Search code examples
sqlgroup-bygoogle-bigquerymaxgreatest-n-per-group

SQL - BigQuery - Using Group & MAX in several columns - Similar to a pivot table


How would you approach this via SQL? Let's take this example

| id | type | score_a | score_b | score_c | label_a | label_b | label_c |
|----|------|---------|---------|---------|---------|---------|---------|
| 1  | A    | 0.9     |         |         | L1      |         |         |
| 1  | B    |         | 0.7     |         |         | L2      |         |
| 1  | B    |         | 0.2     |         |         | L3      |         |
| 1  | C    |         |         | 0.2     |         |         | L4      |
| 1  | C    |         |         | 0.18    |         |         | L5      |
| 1  | C    |         |         | 0.12    |         |         | L6      |
| 2  | A    | 0.6     |         |         | L1      |         |         |
| 2  | A    | 0.3     |         |         | L2      |         |         |

I want to return the max score per type in conjunction with the label_X, Almost, like a pivot table but with these custom column names.
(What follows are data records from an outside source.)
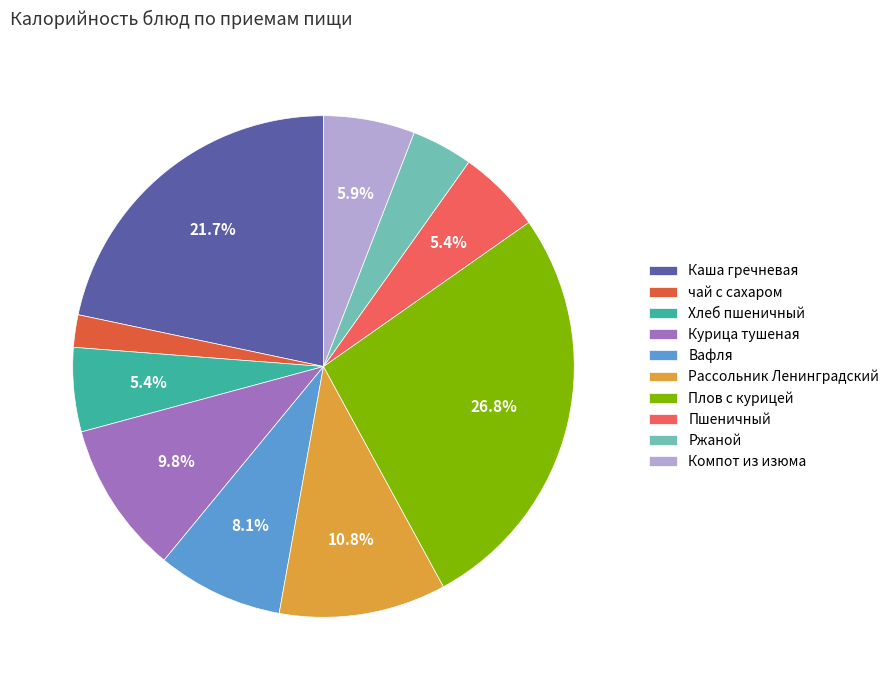

Is there any slice that represents more than half of the pie?

No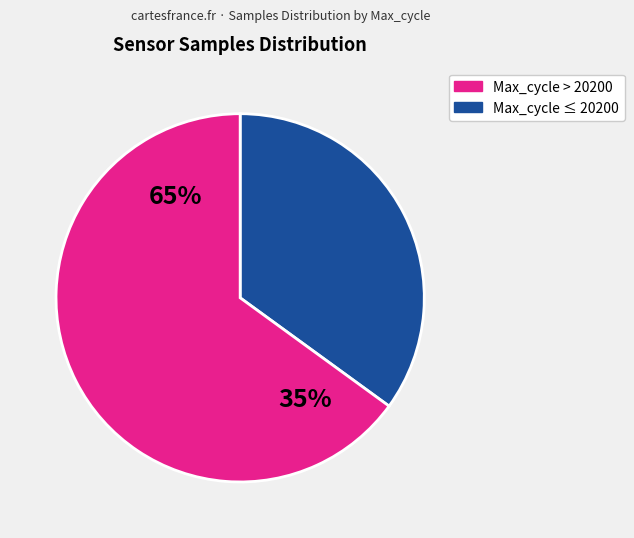

Is 34 the majority of the pie?

No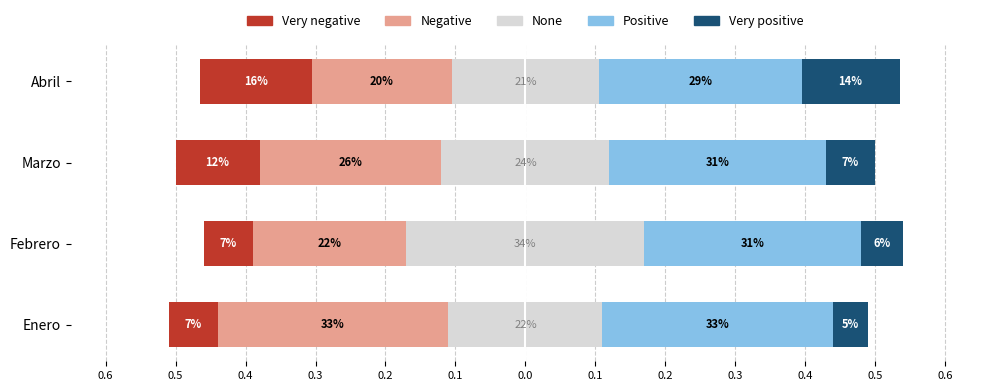

Is it true that Very negative equals -0.2 at Marzo?

False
So the outcome of the above will be like:

| id | type | score_a | label_a | score_b | label_b | score_c | label_c |
|----|------|---------|---------|---------|---------|---------|---------|
| 1  | A    | 0.9     | L1      | 0.7     | L2      | 0.2     | L4      |
| 2  | A    | 0.6     | L1      | NULL    | NULL    | NULL    | NULL    |

Something like this is wrong as it yields both results per type per label

SELECT id,
  MAX(score_a) as score_a,
  label_a,
  MAX(score_b) as score_b,
  label_b as label_b,
  MAX(score_c) as score_c,
  label_c
FROM sample_table 
GROUP BY id, label_a, label_b, label_c

Is there an easy way to do this via SQL, I'm doing it right now from BigQuery and tried also pivot table as described here but still no luck on how to flatten these into one big row with several columns

Any other ideas?

UPDATE

Expanding on what BGM mentioned about design; the source of this data is a table with the following form:

| id | type | label | score |
|----|------|-------|-------|
| 1  | A    | L1    | 0.9   |
| 1  | B    | L2    | 0.7   |
| 1  | B    | L3    | 0.2   |
| 1  | C    | L4    | 0.6   |
| 1  | C    | L5    | 0.2   |

That gets converted to a flattened state as depicted at the top of this question using a query like

 SELECT id,
      type,
      MAX(CASE WHEN type = 'A' THEN score ELSE 0 END) as score_a,
      MAX(CASE WHEN type = 'B' THEN score ELSE 0 END) as score_b,
      MAX(CASE WHEN type = 'C' THEN score ELSE 0 END) as score_c,
      MAX(CASE WHEN model_type = 'theme' THEN label_score ELSE 0 END) as 
      -- labels
      (CASE WHEN type = 'A' THEN label ELSE '' END) as label_a,
      (CASE WHEN type = 'B' THEN label ELSE '' END) as label_b,
      (CASE WHEN type = 'C' THEN label ELSE '' END) as label_c,
    FROM table
    GROUP id, label_a, label_b, label_c

Do you think the intermediate step is unnecessary to get to the final solution?


Solution

  • You can do conditional aggregation. In Big Query, arrays come handy for this:

    select
        id,
        max(score_a) score_a,
        array_agg(label_a order by score_a desc limit 1)[offset(0)] label_a,
        max(score_b) score_b,
        array_agg(label_b order by score_b desc limit 1)[offset(0)] label_b,
        max(score_c) score_c,
        array_agg(label_c order by score_c desc limit 1)[offset(0)] label_c
    from mytable
    group by id
    

    Note: in terms of design, you should not have multiple columns to store the scores and labels per types; you already have a column that represents the types, so you should have just two columns for the store and type.